▶ PROBLEM TO SOLVE
Your answer should consist of each line below that contains the string "Moquegua".
(INPUT RECORDS)
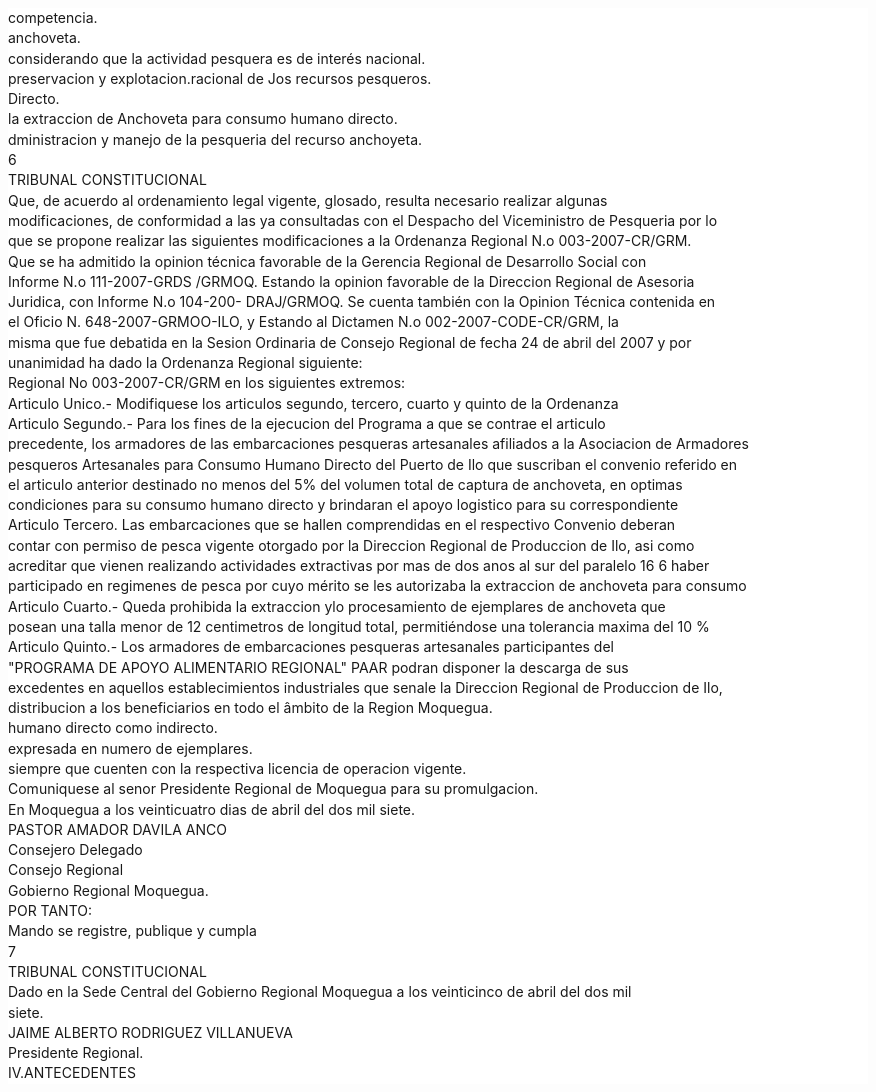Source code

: competencia.  
anchoveta.  
considerando que la actividad pesquera es de interés nacional.  
preservacion y explotacion.racional de Jos recursos pesqueros.  
Directo.  
la extraccion de Anchoveta para consumo humano directo.  
dministracion y manejo de la pesqueria del recurso anchoyeta.  
6  
TRIBUNAL CONSTITUCIONAL  
Que, de acuerdo al ordenamiento legal vigente, glosado, resulta necesario realizar algunas  
modificaciones, de conformidad a las ya consultadas con el Despacho del Viceministro de Pesqueria por lo  
que se propone realizar las siguientes modificaciones a la Ordenanza Regional N.o 003-2007-CR/GRM.  
Que se ha admitido la opinion técnica favorable de la Gerencia Regional de Desarrollo Social con  
Informe N.o 111-2007-GRDS /GRMOQ. Estando la opinion favorable de la Direccion Regional de Asesoria  
Juridica, con Informe N.o 104-200- DRAJ/GRMOQ. Se cuenta también con la Opinion Técnica contenida en  
el Oficio N. 648-2007-GRMOO-ILO, y Estando al Dictamen N.o 002-2007-CODE-CR/GRM, la  
misma que fue debatida en la Sesion Ordinaria de Consejo Regional de fecha 24 de abril del 2007 y por  
unanimidad ha dado la Ordenanza Regional siguiente:  
Regional No 003-2007-CR/GRM en los siguientes extremos:  
Articulo Unico.- Modifiquese los articulos segundo, tercero, cuarto y quinto de la Ordenanza  
Articulo Segundo.- Para los fines de la ejecucion del Programa a que se contrae el articulo  
precedente, los armadores de las embarcaciones pesqueras artesanales afiliados a la Asociacion de Armadores  
pesqueros Artesanales para Consumo Humano Directo del Puerto de Ilo que suscriban el convenio referido en  
el articulo anterior destinado no menos del 5% del volumen total de captura de anchoveta, en optimas  
condiciones para su consumo humano directo y brindaran el apoyo logistico para su correspondiente  
Articulo Tercero. Las embarcaciones que se hallen comprendidas en el respectivo Convenio deberan  
contar con permiso de pesca vigente otorgado por la Direccion Regional de Produccion de Ilo, asi como  
acreditar que vienen realizando actividades extractivas por mas de dos anos al sur del paralelo 16 6 haber  
participado en regimenes de pesca por cuyo mérito se les autorizaba la extraccion de anchoveta para consumo  
Articulo Cuarto.- Queda prohibida la extraccion ylo procesamiento de ejemplares de anchoveta que  
posean una talla menor de 12 centimetros de longitud total, permitiéndose una tolerancia maxima del 10 %  
Articulo Quinto.- Los armadores de embarcaciones pesqueras artesanales participantes del  
"PROGRAMA DE APOYO ALIMENTARIO REGIONAL" PAAR podran disponer la descarga de sus  
excedentes en aquellos establecimientos industriales que senale la Direccion Regional de Produccion de Ilo,  
distribucion a los beneficiarios en todo el âmbito de la Region Moquegua.  
humano directo como indirecto.  
expresada en numero de ejemplares.  
siempre que cuenten con la respectiva licencia de operacion vigente.  
Comuniquese al senor Presidente Regional de Moquegua para su promulgacion.  
En Moquegua a los veinticuatro dias de abril del dos mil siete.  
PASTOR AMADOR DAVILA ANCO  
Consejero Delegado  
Consejo Regional  
Gobierno Regional Moquegua.  
POR TANTO:  
Mando se registre, publique y cumpla  
7  
TRIBUNAL CONSTITUCIONAL  
Dado en la Sede Central del Gobierno Regional Moquegua a los veinticinco de abril del dos mil  
siete.  
JAIME ALBERTO RODRIGUEZ VILLANUEVA  
Presidente Regional.  
IV.ANTECEDENTES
(End INPUT RECORDS)
▶ TASK OUTPUT
distribucion a los beneficiarios en todo el âmbito de la Region Moquegua.  
Comuniquese al senor Presidente Regional de Moquegua para su promulgacion.  
En Moquegua a los veinticuatro dias de abril del dos mil siete.  
Gobierno Regional Moquegua.  
Dado en la Sede Central del Gobierno Regional Moquegua a los veinticinco de abril del dos mil  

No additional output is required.